In many cases, it is possible to infer the behaviour of certain species based on the premise of behavioural fixity, which proposes that organisms in the past would have behaved in a similar manner to their close living relatives. For example, amber orb-web weaving spiders of the family Araneidae (Fig. 8), which are practically identical (in terms of gross morphology; species specific genitalia excluded) to modern araneids, almost certainly constructed orb-webs like their modern descendants do today.
In other instances, more direct evidence of behaviour and ecological interactions can be preserved in amber. For instance, spiders webs (sometimes with silk-wrapped prey) and, more rarely, egg cocoons are found as inclusions. Hunting spiders that do not construct capture webs may be found in association with their potential prey, for example, many armoured spiders (family, Zodariidae) are specialised predators of ants and Fig. 9 shows a specimen preserved close to an ant.

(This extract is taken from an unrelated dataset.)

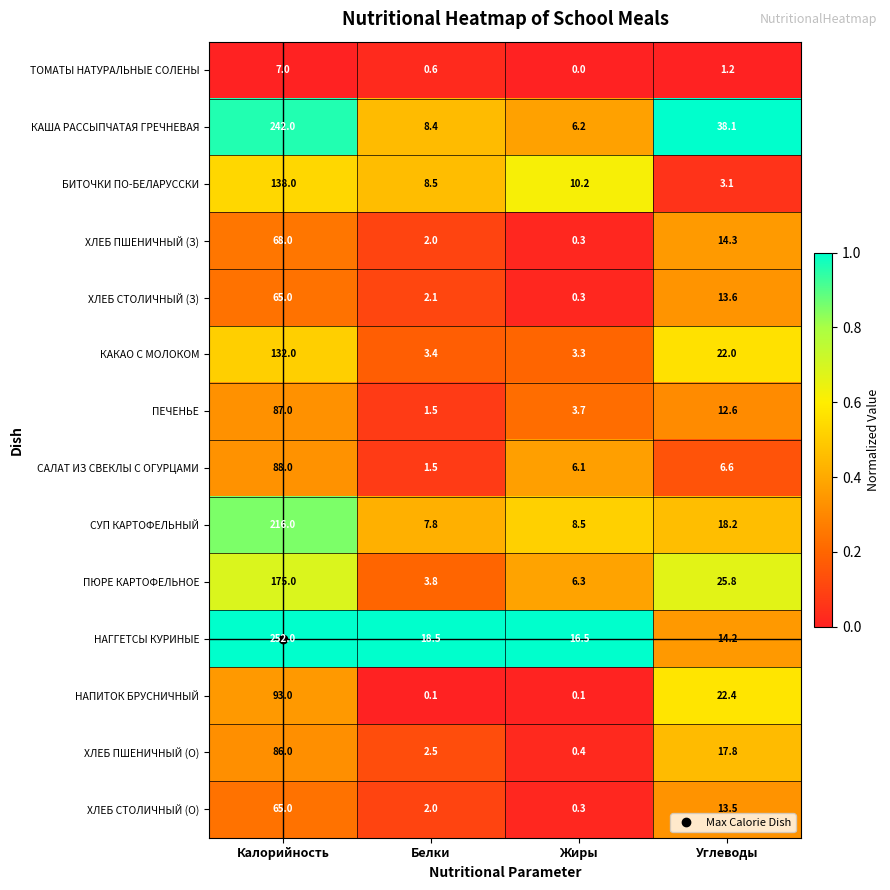

What is the approximate value of ПЮРЕ КАРТОФЕЛЬНОЕ at Калорийность?

175.0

In addition to the example of mite phoresy mentioned earlier in connection with CT scanning, interesting spider associations described from Baltic amber include a pair of goblin spiders Orchestina sp (family Oonopidae) trapped during copulation (Wunderlich, 1982); Poinar (2000) described the parasitic mermithid nematode Heydenius araneus in the same piece of amber as its supposed crab spider host (Thomisidae); and Ohl (2011) described a phoretic mantispid larva attached to a clubionid-like spider.
Conclusions
Despite the large number of fossil spider species currently known from Baltic amber, any data derived from the taxonomic literature must be assessed carefully before they are used to address palaeoecological questions. Many of the species descriptions do not conform to the high standards expected of modern spider taxonomy and systematics, and many of the type specimens of those described in the nineteenth century are currently considered lost. Plenty of new taxa, including new fossil genera and even families, have been described based on juvenile specimens, a practice which is, on the whole, inappropriate.
Also, the majority of the more recently described fossil spider species names (even in the twenty first century) have been self-published in non-peer reviewed journals. As the data set of fossil spiders is refined as a result of new taxonomic and systematic studies and is updated to conform to current hypothesised relationships for extant spiders, using more modern techniques, such as CT scanning, it will become more useful to both palaeontologists and neontologists, including ecologists, biogeographers and other biologists. Unfortunately, there are very few people currently working on fossil spiders, so this may take some time.
About the author
David Penney has a PhD in fossil spiders preserved in amber and a DSc in amber palaeobiology. He has published more than 100 academic contributions to research in these areas. For a full author profile, see Deposits Issue 47, pp. 38–39. The author thanks David I Green for photographic assistance.